In our study, only the HF and AL men surpassed the 5000-step/day sedentary lifestyle index,34 matching the number of steps from one previous older adult sample,35 but falling short of pedometer-based estimates for healthy older adults (6000 to 8500 steps/day).36 In general our samples daily step counts match with those of adults living with chronic illnesses and disabilities (3500–5500 steps/day).36 Relative to healthy peers, both distance walked,37 and walking pace38 are typically reduced in individuals with chronic illness, frailty, and disability.

Peak 30-min cadence is considered an indicator of an individual’s natural best effort in daily life.39 Again, it was the HF and AL men who were close to previously reported values for adults 60–69 (65.2 steps/minute), while all others had slower walking speeds.39 Slower walking speeds, while they may be related with a general pattern of activities, are consistently associated with reduced quality of life and well-being in old age, overall health status, and other unfavorable health outcomes, including risk of multimorbidity, increased health care resource utilization, disability in activities of daily living, nursing home admission, and earlier mortality.38,40

The physical function groupings were created based on a variety of self-report physical function questions. As a result, it is possible that participants with only an upper body physical disability could have been classified as AL or ADL-D groups. Lower extremity physical disabilities may have a stronger association with the PA outcomes measured by waist worn accelerometer.5 We were unable to distinguish between the types of special equipment (cane vs. walker)used by those in the ADL-D group (47% of those in the ADL-D group reported difficulty walking without using special equipment), which may impact PA differently. Additionally, the higher number of comorbidities in the AL and ADL-D groups conceivably could be associated with increased pain intensity, pain sites, higher level of fatigue, or perceived physical fatigability which is likely to impact levels of PA. It must be acknowledged that the r2 values of our regression models were low, indicating that only some of the variation in multimorbidity was explained by variations in physical function group, gender, BMI, age, and physical activity outcomes.

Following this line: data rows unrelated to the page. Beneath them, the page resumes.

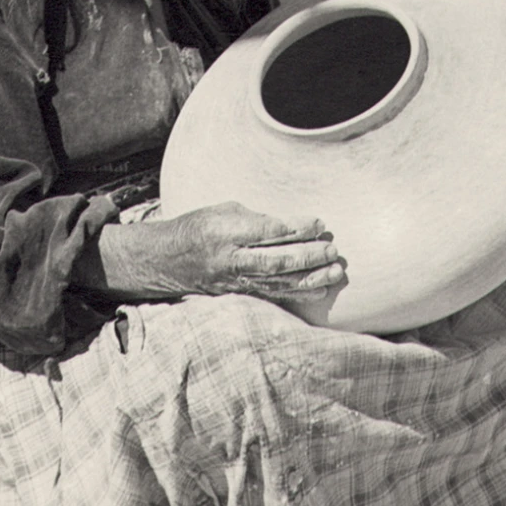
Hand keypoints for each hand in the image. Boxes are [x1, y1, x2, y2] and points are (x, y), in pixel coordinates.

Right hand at [88, 200, 345, 303]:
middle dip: (310, 255)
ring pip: (280, 280)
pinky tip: (321, 287)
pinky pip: (275, 294)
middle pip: (278, 260)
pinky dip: (300, 291)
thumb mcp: (223, 211)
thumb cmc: (200, 227)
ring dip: (312, 276)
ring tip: (336, 269)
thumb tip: (292, 225)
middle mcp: (232, 259)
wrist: (169, 260)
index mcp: (226, 232)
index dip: (297, 228)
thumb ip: (256, 218)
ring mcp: (237, 280)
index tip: (319, 222)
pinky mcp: (241, 293)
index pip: (269, 231)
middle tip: (333, 248)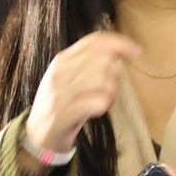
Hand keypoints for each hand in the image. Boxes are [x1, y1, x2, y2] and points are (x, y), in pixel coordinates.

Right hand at [25, 31, 141, 155]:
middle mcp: (60, 71)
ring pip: (102, 80)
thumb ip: (89, 63)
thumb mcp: (69, 77)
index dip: (119, 43)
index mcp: (63, 59)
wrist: (37, 134)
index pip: (94, 41)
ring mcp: (60, 92)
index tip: (137, 51)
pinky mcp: (63, 113)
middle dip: (115, 75)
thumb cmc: (60, 102)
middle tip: (112, 90)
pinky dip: (104, 105)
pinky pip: (96, 102)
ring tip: (105, 101)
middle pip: (103, 59)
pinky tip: (99, 110)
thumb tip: (119, 53)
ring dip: (112, 92)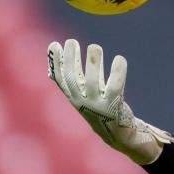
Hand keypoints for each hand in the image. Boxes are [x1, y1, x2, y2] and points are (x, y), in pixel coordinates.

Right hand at [47, 39, 173, 164]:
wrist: (117, 132)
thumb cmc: (101, 105)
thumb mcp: (86, 90)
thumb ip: (76, 74)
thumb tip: (59, 55)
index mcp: (74, 97)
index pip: (60, 78)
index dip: (55, 62)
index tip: (54, 44)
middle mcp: (82, 102)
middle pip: (72, 79)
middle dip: (70, 59)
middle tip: (72, 41)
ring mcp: (97, 105)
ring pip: (92, 82)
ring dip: (93, 63)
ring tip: (94, 46)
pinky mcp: (113, 106)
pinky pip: (114, 87)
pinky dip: (117, 72)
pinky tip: (119, 59)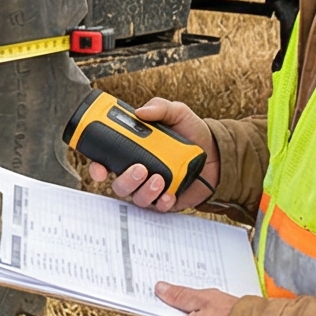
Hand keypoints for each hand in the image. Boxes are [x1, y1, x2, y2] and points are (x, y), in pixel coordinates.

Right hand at [85, 96, 218, 212]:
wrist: (218, 152)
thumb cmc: (193, 132)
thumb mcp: (178, 112)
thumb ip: (160, 107)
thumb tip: (141, 111)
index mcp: (134, 151)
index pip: (106, 161)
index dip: (97, 167)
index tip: (100, 168)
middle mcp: (139, 171)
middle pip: (119, 184)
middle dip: (125, 179)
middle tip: (140, 169)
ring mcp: (152, 188)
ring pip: (136, 198)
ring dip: (144, 191)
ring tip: (159, 178)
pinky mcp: (168, 200)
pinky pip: (159, 207)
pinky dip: (162, 202)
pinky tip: (169, 194)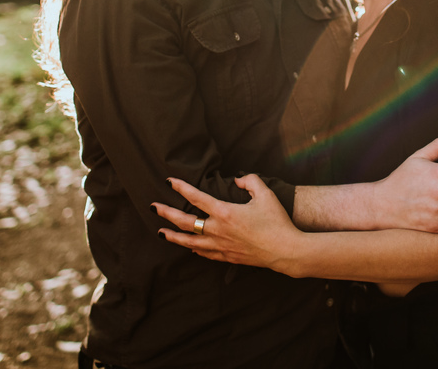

Objective measures of PA are a major strength of this study. Waist-worn accelerometers are frequently used to capture the intensity of ambulatory movements,13 nevertheless, it must be acknowledged that the waist-worn positioning of the device may not be the best for capturing some of the unique movement patterns of those with limited physical functioning41. Certain types of physical limitations may require different and/or multiple wear locations of accelerometers to optimally capture PA.

Conclusions

In summary, this study showed that the amount of objectively measured PA was impacted by physical function group and age. Our findings help provide insight into the expected values for several accelerometer-derived variables that describe the PA behaviors and profiles of special populations living with functional limitations. With more individuals entering old age, there will likely be an increase in the number of individuals living with physical function impairments, who will require medical services. Having a better understanding of the activity patterns in elderly patients with physical function limitations allows for opportunities to develop tailored interventions to help improve the activity patterns of this population. Increased PA levels could prevent chronic diseases and mobility disabilities and improve the quality and length of life in aging population groups.

Funding

This research was supported by the Intramural Research Program of the National Institutes of Health, National Institute on Aging (NIA).